Les Inrockuptibles n°199 - Mai 99
"On a dansé sur le Web !" par Emma BAUS

Parfois, Internet ne se trouve être pour tout artiste qu'une vitrine à moindres frais. Comme certains internautes mettent leur CV en ligne, ils accumulent les restes de leurs créations, textes de programme, photos, revue de presse... Cela peut, certes, constituer une base de données intéressante, mais en aucun cas une création originale.
Didier Mulleras, chorégraphe, a décidé, lui, de choyer les amoureux du Net en créant des oeuvres qui leur sont spécifiquement destinées : ses Miniatures. S'adaptant aux contraintes du médium ­ petite fenêtre, mouvement saccadé, faible définition de l'image, arrêts impromptus pendant le chargement ­, le chorégraphe nous livre dix solos variant de 20 secondes à 2 minutes et lus grâce à Realplayer. L'ordinateur s'anime alors d'une présence mi-humaine, mi-informatique : une sorte d'icône qui, tel le Pinocchio de notre enfance, serait devenue vivante. Chacun des micro-métrages est un écho du support qui le diffuse : duplication, disparition, trace, arrêt imprévu. Une métaphore, en somme, de l'univers informatique.
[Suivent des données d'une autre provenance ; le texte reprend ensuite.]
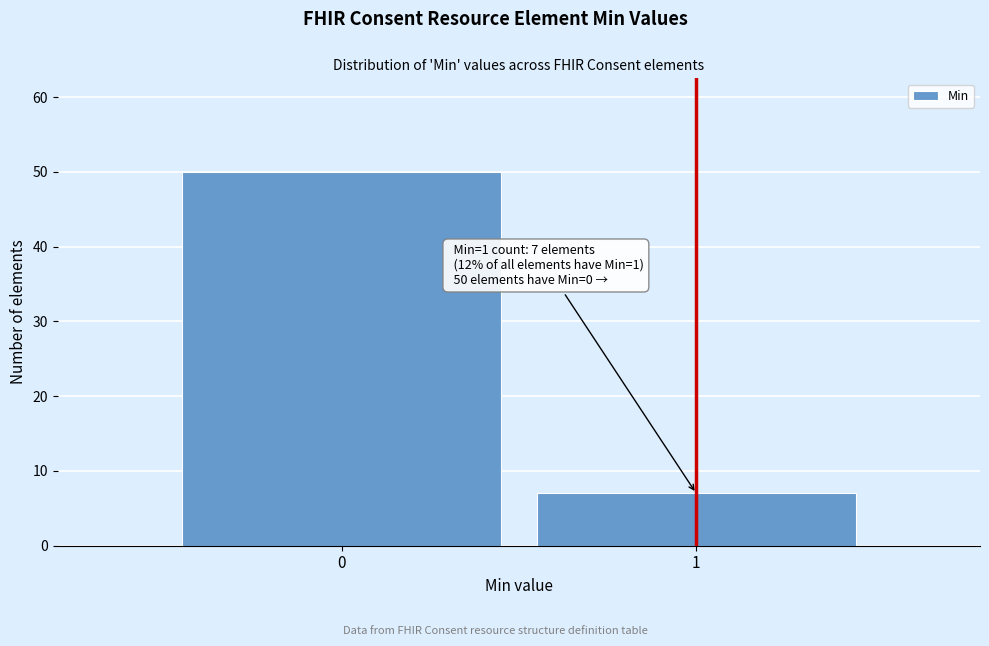

Reading left to right, extract all data points from this chart.

50	7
Pour Didier Mulleras, il s'agissait de montrer que "la danse contemporaine peut être ludique et humoristique car les solos de Miniatures ne se prennent pas au sérieux", mais il voulait aussi "mettre un peu de corps humain sur Internet". Il réussit plus que cela : inventer un nouvel art, autonome, qui agit avec un charme indicible, ni vraiment homme ni vraiment machine.

En visitant le site qui nous présente la compagnie Magali et Didier Mulleras, établie à Béziers depuis 1988, on peut découvrir des extraits de captations vidéo de leurs spectacles et mesurer tout le chemin parcouru pour arriver à une danse spécifique au Web. Leur dernière création, De l'orage dans l'air, présentée pour la première fois au public biterrois en mars dernier, est en effet totalement dénaturée par sa diffusion sur le Net : le son est grésillant, le sol et le fond de scène absorbent les mouvements des danseurs, qui ne sont d'ailleurs pas favorisés par des costumes trop fluides. Mais c'est heureux, finalement, car, pour toutes les créations de spectacle vivant, rien ne pourra remplacer la concrète proximité entre les danseurs et le public, unis dans un même espace, réel. A chaque forme de danse, son média... pour que la compagnie Mulleras puisse continuer à "danser, avec la permanente sensation, parfois étrange, parfois grisante d'exister".